### Assignment
For every entry, reproduce the wording exactly and omit any image it holds.

### Dataset
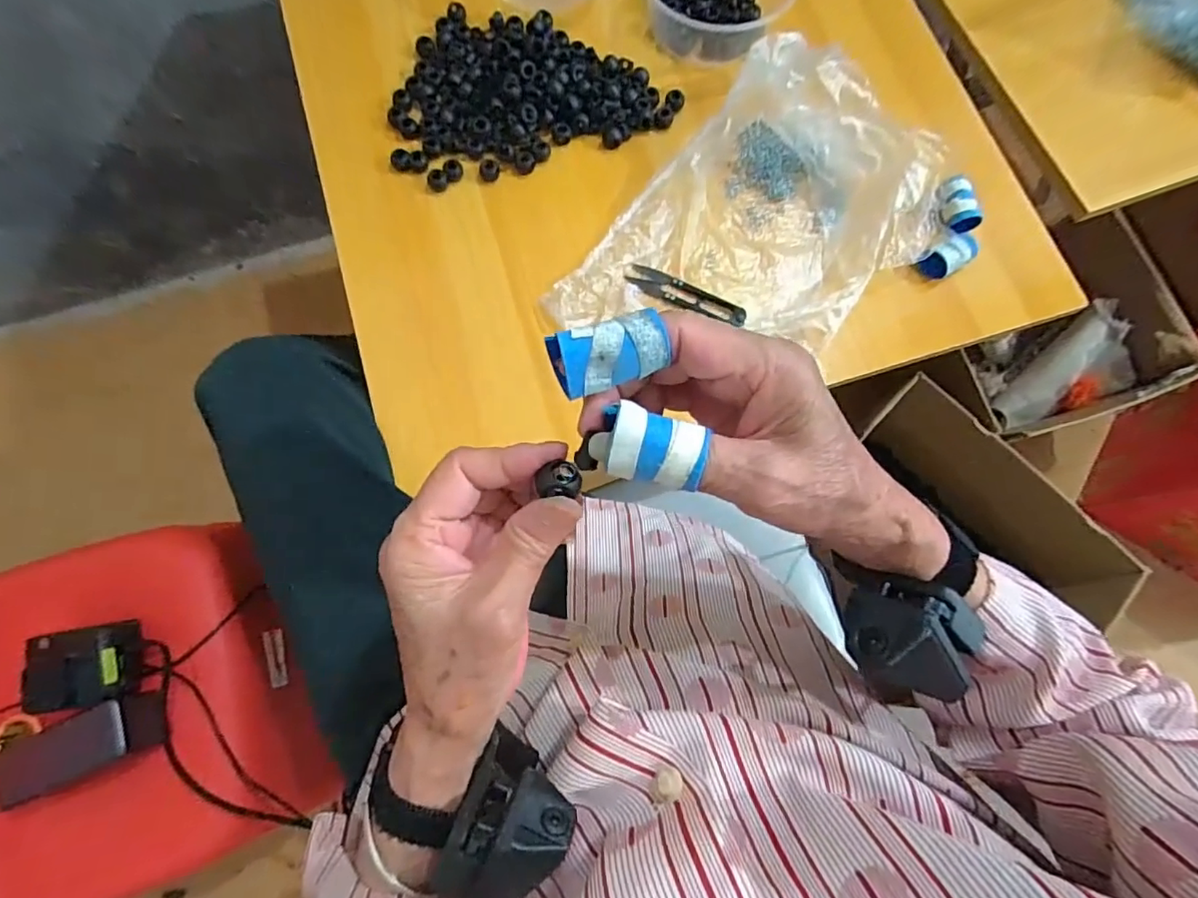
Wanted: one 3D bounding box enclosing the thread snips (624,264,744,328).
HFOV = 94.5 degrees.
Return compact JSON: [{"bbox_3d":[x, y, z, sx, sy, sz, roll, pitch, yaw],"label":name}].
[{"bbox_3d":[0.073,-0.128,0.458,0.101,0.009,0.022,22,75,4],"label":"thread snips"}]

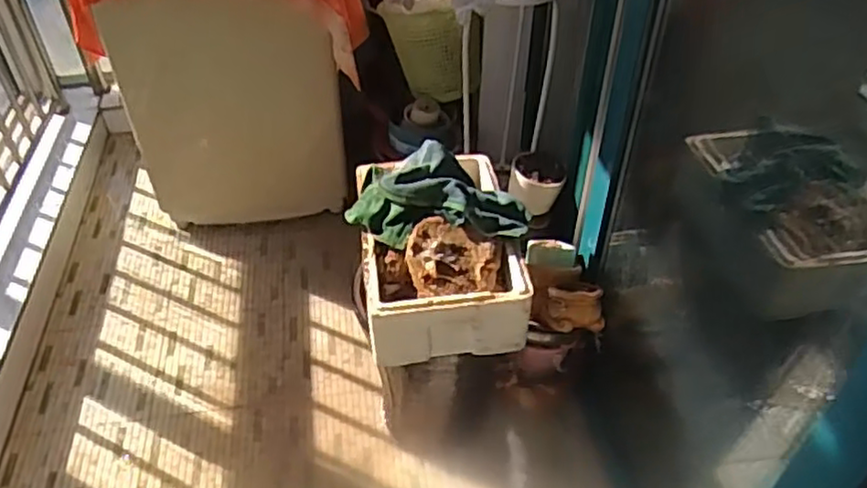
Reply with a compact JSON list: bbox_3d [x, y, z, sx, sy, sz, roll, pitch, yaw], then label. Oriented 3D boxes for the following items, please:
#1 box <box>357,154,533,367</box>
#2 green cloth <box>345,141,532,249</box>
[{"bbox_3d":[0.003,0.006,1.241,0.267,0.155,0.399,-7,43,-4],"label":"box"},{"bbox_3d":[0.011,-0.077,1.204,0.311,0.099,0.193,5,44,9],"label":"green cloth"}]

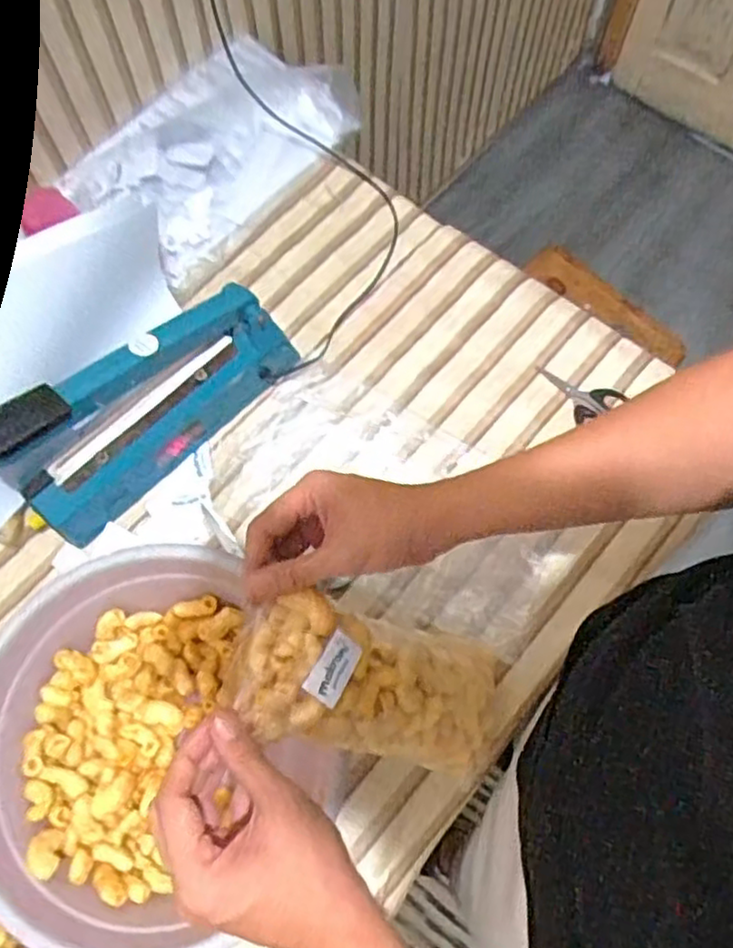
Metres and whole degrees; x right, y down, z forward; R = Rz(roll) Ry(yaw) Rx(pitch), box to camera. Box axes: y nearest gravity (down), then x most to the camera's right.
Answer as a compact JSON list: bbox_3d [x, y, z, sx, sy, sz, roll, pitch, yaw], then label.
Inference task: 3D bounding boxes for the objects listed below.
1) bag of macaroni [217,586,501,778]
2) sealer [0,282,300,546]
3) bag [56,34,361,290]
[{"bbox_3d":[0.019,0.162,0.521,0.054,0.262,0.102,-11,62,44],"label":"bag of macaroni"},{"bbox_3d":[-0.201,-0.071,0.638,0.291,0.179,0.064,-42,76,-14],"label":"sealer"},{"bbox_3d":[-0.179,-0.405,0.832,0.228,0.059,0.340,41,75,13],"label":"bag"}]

### Output of the task
Wanted: one 3D bounding box enclosing the thread snips (624,264,744,328).
HFOV = 94.5 degrees.
Return compact JSON: [{"bbox_3d":[x, y, z, sx, sy, sz, roll, pitch, yaw],"label":name}].
[{"bbox_3d":[0.073,-0.128,0.458,0.101,0.009,0.022,22,75,4],"label":"thread snips"}]

Reply with a compact JSON list: bbox_3d [x, y, z, sx, sy, sz, roll, pitch, yaw], then label. Oriented 3D boxes for the following items, please:
#1 box <box>357,154,533,367</box>
#2 green cloth <box>345,141,532,249</box>
[{"bbox_3d":[0.003,0.006,1.241,0.267,0.155,0.399,-7,43,-4],"label":"box"},{"bbox_3d":[0.011,-0.077,1.204,0.311,0.099,0.193,5,44,9],"label":"green cloth"}]

Metres and whole degrees; x right, y down, z forward; R = Rz(roll) Ry(yaw) Rx(pitch), box to camera. Box axes: y nearest gravity (down), then x most to the camera's right.
Answer as a compact JSON list: bbox_3d [x, y, z, sx, sy, sz, roll, pitch, yaw], then label.
Inference task: 3D bounding boxes for the objects listed below.
1) bag of macaroni [217,586,501,778]
2) sealer [0,282,300,546]
3) bag [56,34,361,290]
[{"bbox_3d":[0.019,0.162,0.521,0.054,0.262,0.102,-11,62,44],"label":"bag of macaroni"},{"bbox_3d":[-0.201,-0.071,0.638,0.291,0.179,0.064,-42,76,-14],"label":"sealer"},{"bbox_3d":[-0.179,-0.405,0.832,0.228,0.059,0.340,41,75,13],"label":"bag"}]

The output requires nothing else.